Look at what happens when A is added (@ t=7) and B is executing. In the case of a semaphore being used between A and C - there is priority inversion!
A is a higher priority than B, but B gets to execute because B is a higher priority than C, and note that C has the resource that A depends on! Hence, A cannot be run anyway!
Priority inversion is when a lower priority process is scheduled over a higher priority process.
Note how B gets to run while A is waiting! This is bad and the consequences can be really bad if we are talking about a real-time operating system.
How do we avoid a higher priority process not getting scheduled because the resource it needs is acquired and held by a much lower priority process?
One way is to increase the priority of the process that has the resource!
If a mutex is used. Note that the scheduler is aware of the dependency of A on C and C gets scheduled! Priority inversion is minimized.
A mutex will inherit the process priority and the scheduler can figure out if a higher priority process is blocked on a resource acquired and held by a lower priority process. Note in the figure above, as soon as A tries to acquire the resource held by C (@ t=9), the scheduler lets C run and then immediately schedules A after C has released the resource (@ t=13).
Notice the difference in the wait time compared to figure #1 where a semaphore is used.
mechanism: the key difference
There are many differences between semaphore and mutex, but the absolute major one is -
mutex has a notion of inheritance of the priority of the process which minimizes priority inversion while semaphore doesn't have that!

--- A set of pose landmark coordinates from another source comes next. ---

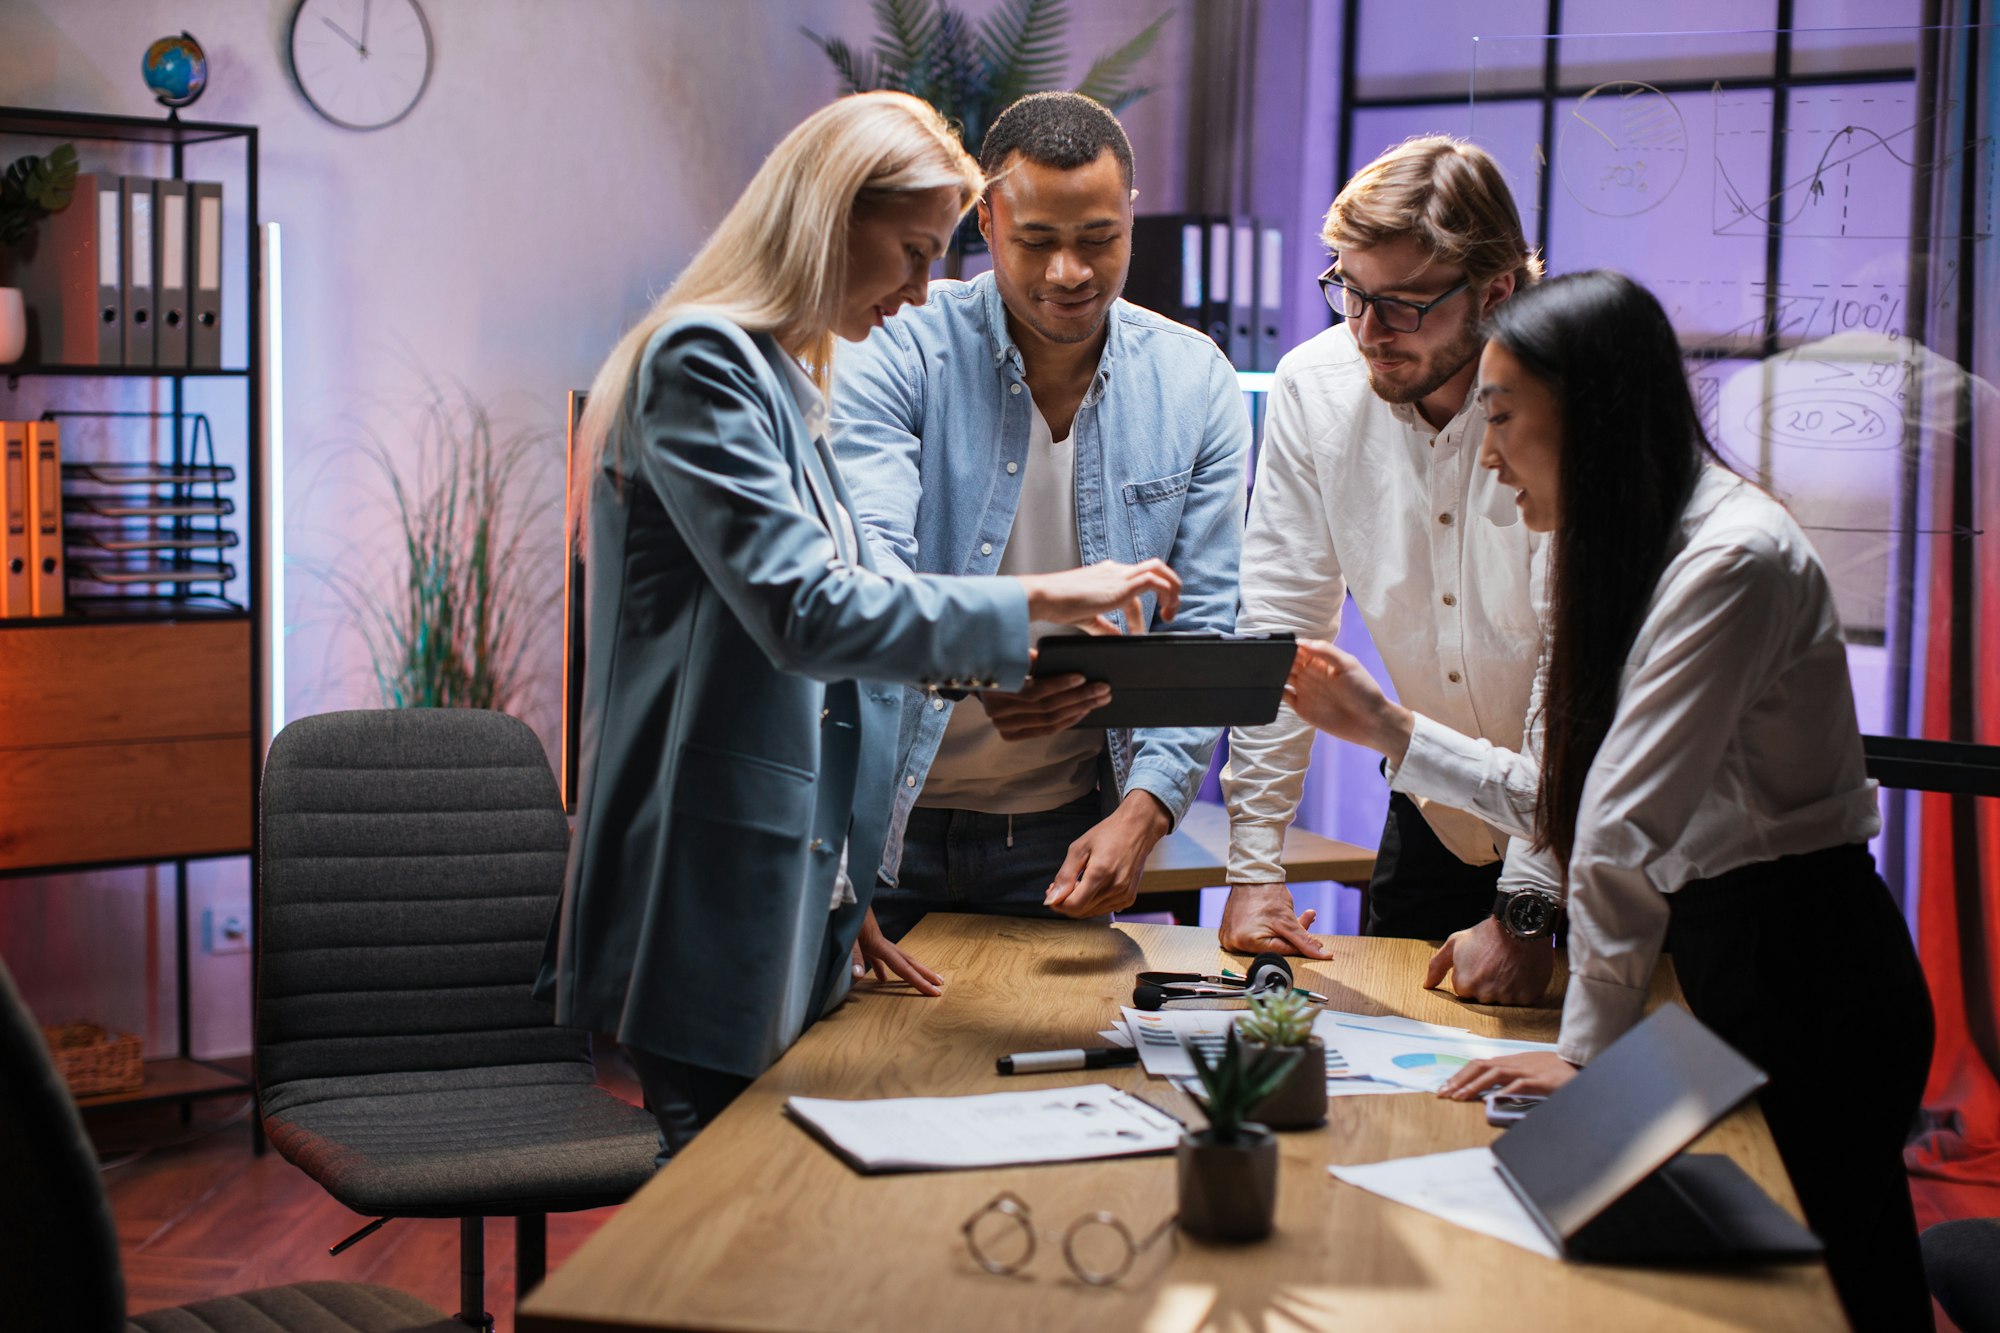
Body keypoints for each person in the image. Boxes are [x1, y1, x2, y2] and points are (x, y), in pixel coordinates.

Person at [1285, 270, 1934, 1330]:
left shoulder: (1731, 558)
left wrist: (1586, 1056)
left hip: (1803, 966)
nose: (1485, 455)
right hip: (1716, 955)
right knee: (1686, 1267)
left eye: (1500, 417)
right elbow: (1562, 794)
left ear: (1586, 415)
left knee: (1823, 1290)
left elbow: (1616, 826)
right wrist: (1389, 730)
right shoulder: (1598, 547)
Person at [536, 91, 1182, 1158]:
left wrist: (834, 882)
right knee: (721, 1214)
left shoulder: (785, 378)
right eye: (914, 252)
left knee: (763, 1203)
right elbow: (808, 615)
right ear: (829, 219)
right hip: (704, 883)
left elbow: (828, 672)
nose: (922, 290)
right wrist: (1043, 597)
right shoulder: (699, 365)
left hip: (778, 881)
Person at [833, 91, 1248, 943]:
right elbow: (871, 576)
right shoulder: (899, 344)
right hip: (875, 825)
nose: (1070, 272)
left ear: (1130, 217)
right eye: (1037, 242)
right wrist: (997, 656)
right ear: (984, 221)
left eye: (1098, 239)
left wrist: (1148, 808)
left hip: (1064, 833)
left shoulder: (1195, 381)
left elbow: (1201, 624)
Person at [1219, 136, 1551, 987]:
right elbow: (1280, 630)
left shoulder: (1563, 401)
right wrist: (1256, 865)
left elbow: (1572, 686)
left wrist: (1527, 903)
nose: (1367, 332)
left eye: (1402, 305)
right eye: (1349, 292)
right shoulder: (1314, 385)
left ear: (1496, 290)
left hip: (1573, 839)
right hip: (1433, 815)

Be aware that the mutex being able to inherit the priority of a process is usually a configurable parameter. One needs to specifically program it to behave in ways I described.
On the usage
A mutex is usually considered for cases where the access to a critical section/memory is to be synchronized.
A and B both need to work on the same memory region. If A has the mutex on that shared memory, B waits. If B has the mutex A waits!
A semaphore is to be used for signalling purposes only.
Process A cannot proceed until B has completed an action. A waits for a signal from B. A and B use a semaphore. An embedded systems example for this can be - A wants to turn on an LED only when B signals that a button was pressed. A can then wait on a semaphore that B can give when B detects a button press.